Exercises for Mon 25 Jan

Today, Mon 18 Jan, I gave a broad introduction to the course and went through some of the practicalities. I also discussed some of the issues laid out in the CLP book's chapter 1. Again, please print out the material on the website for yourself. There will also be some lectures notes & exercises placed at the site a bit later. 

For Mon 25 Jan, do the following exercises. First, go to the Claeskens and Hjort Model Selection book website and access the lifelengths dataset for 82 men and 59 women from Roman era Egypt (c. 100 years b.C.). Redo the analysis of Example 1.4, in particular recreating versions of Figures 1.3 and 1.4, for both the men and the women. Compute 90% confidence intervals for \lambda_m and \lambda_w, perhaps using different methods (arriving, in that case, to similar but not identical answers). Also, by writing

cc(\lambda) = | 1 - 2 C(\lambda) |,

get hold of the cumulative confidence distribution C(\lambda) and its derivative c(\lambda), the confidence density. Display the two c(\lambda) curves in the same diagram.

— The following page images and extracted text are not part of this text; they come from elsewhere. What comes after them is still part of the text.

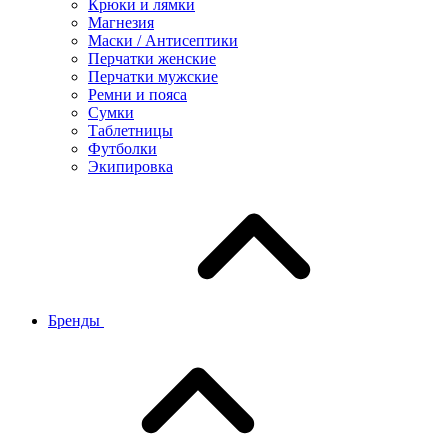
Крюки и лямки
Магнезия
Маски / Антисептики
Перчатки женские
Перчатки мужские
Ремни и пояса
Сумки
Таблетницы
Футболки
Экипировка
Бренды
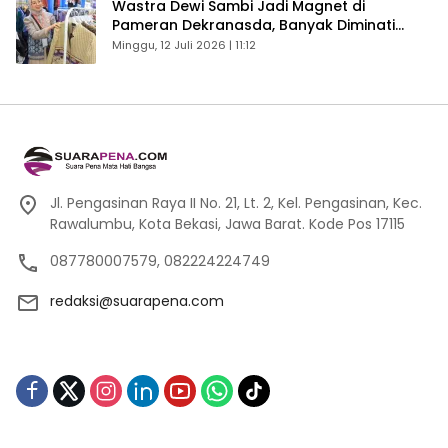
Wastra Dewi Sambi Jadi Magnet di
Pameran Dekranasda, Banyak Diminati
Pengunjung
Minggu, 12 Juli 2026 | 11:12
Jl. Pengasinan Raya II No. 21, Lt. 2, Kel. Pengasinan, Kec.
Rawalumbu, Kota Bekasi, Jawa Barat. Kode Pos 17115
087780007579, 082224224749
redaksi@suarapena.com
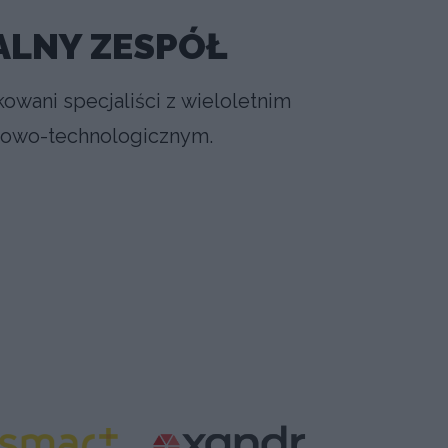
ALNY ZESPÓŁ
kowani specjaliści z wieloletnim
owo-technologicznym.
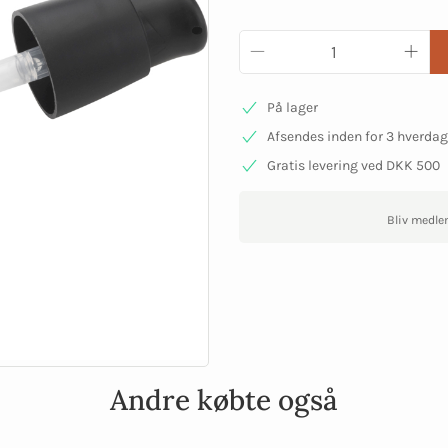
På lager
Afsendes inden for 3 hverda
Gratis levering ved DKK 500
Bliv medle
Andre købte også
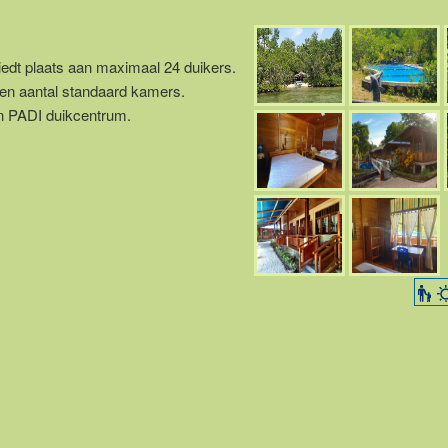
iedt plaats aan maximaal 24 duikers.
een aantal standaard kamers.
en PADI duikcentrum.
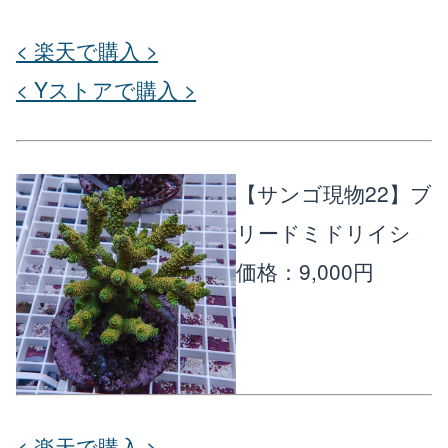
< 楽天で購入 >
< Yストアで購入 >
【サンゴ現物22】ブ
リードミドリイシ
価格：9,000円
< 楽天で購入 >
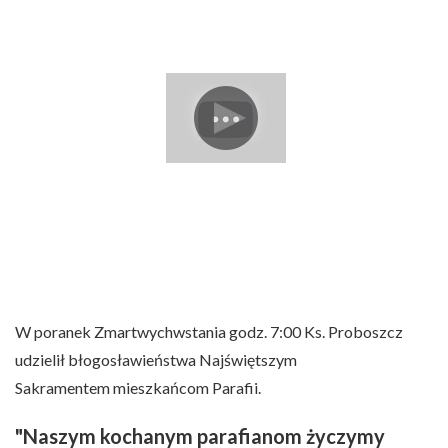
W poranek Zmartwychwstania godz. 7:00 Ks. Proboszcz
udzielił błogosławieństwa Najświętszym
Sakramentem mieszkańcom Parafii.
"Naszym kochanym parafianom życzymy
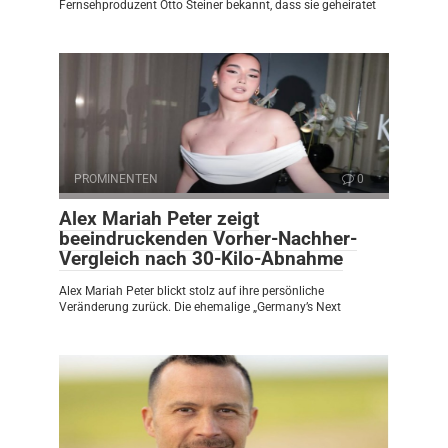
Fernsehproduzent Otto Steiner bekannt, dass sie geheiratet
PROMINENTEN
0
Alex Mariah Peter zeigt
beeindruckenden Vorher-Nachher-
Vergleich nach 30-Kilo-Abnahme
Alex Mariah Peter blickt stolz auf ihre persönliche
Veränderung zurück. Die ehemalige „Germany’s Next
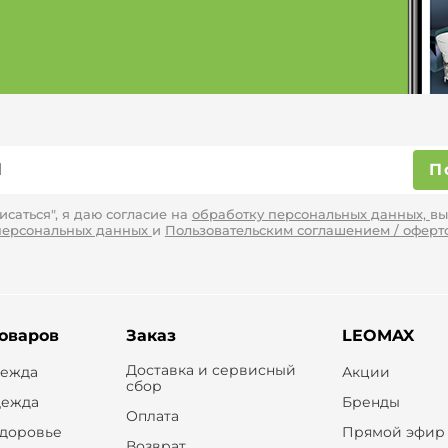
П
саться", я даю согласие на
обработку персональных данных,
вы
персональных данных
и
Пользовательским соглашением / оферт
товаров
Заказ
LEOMAX
Доставка и сервисный
дежда
Акции
сбор
дежда
Бренды
Оплата
здоровье
Прямой эфир
Возврат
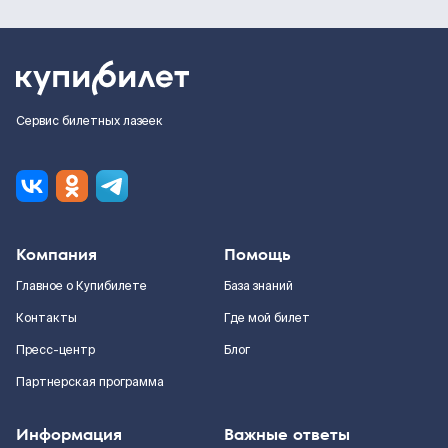
Сервис билетных лазеек
Компания
Помощь
Главное о Купибилете
База знаний
Контакты
Где мой билет
Пресс-центр
Блог
Партнерская программа
Информация
Важные ответы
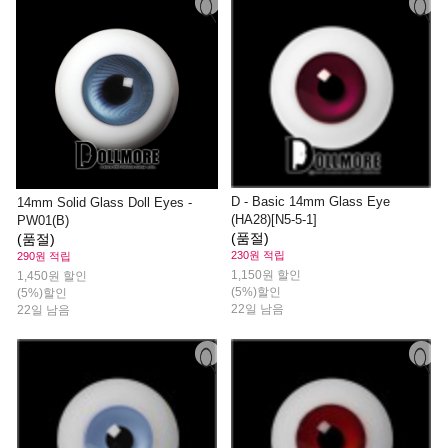
D - Basic 14mm Glass Eye
14mm Solid Glass Doll Eyes -
(HA28)[N5-5-1]
PW01(B)
(품절)
(품절)
230원 적립
290원 적립
1,150원 할인
1,450원 할인
(5%)할인
(5%)할인
22일 남음
22일 남음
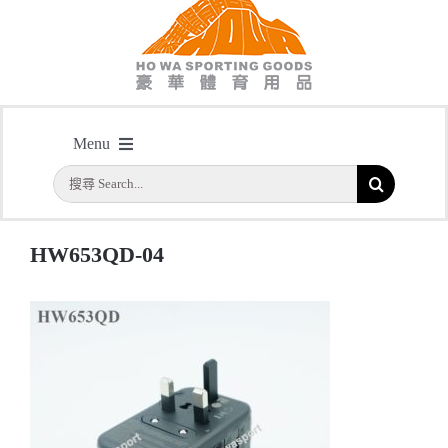
HW653QD-04
Menu
主頁
/
HW653QD 65W全球旅行萬用插頭 轉換插頭 旅行插頭
/
HW653QD-04
搜
首頁
索
結
公司簡介
HW653QD-04
果：
一天快取
實用系列
水晶獎座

Then redo these tasks, in a Bayesian modus. Use two priors, and for these derive and display the posterior distributions for lambda, for men and for women. Compare with the confidence densitites above. The first prior takes 1/\lambda as a Gamma(a,b) with parameters (a,b) chosen to have mean 40 and standard deviation 20. The second is *your own prior*.

Then attempt to find confidence intervals and a full confidence distribution C(\rho), and the corresponding confidence curve cc(\rho), for the ratio \rho = \lambda_men/\lambda_women. Do this by working with the pivot \hat\rho/\rho.

If we have time I will also go through Exercises 2.2, 2.3, so please prepare for these too.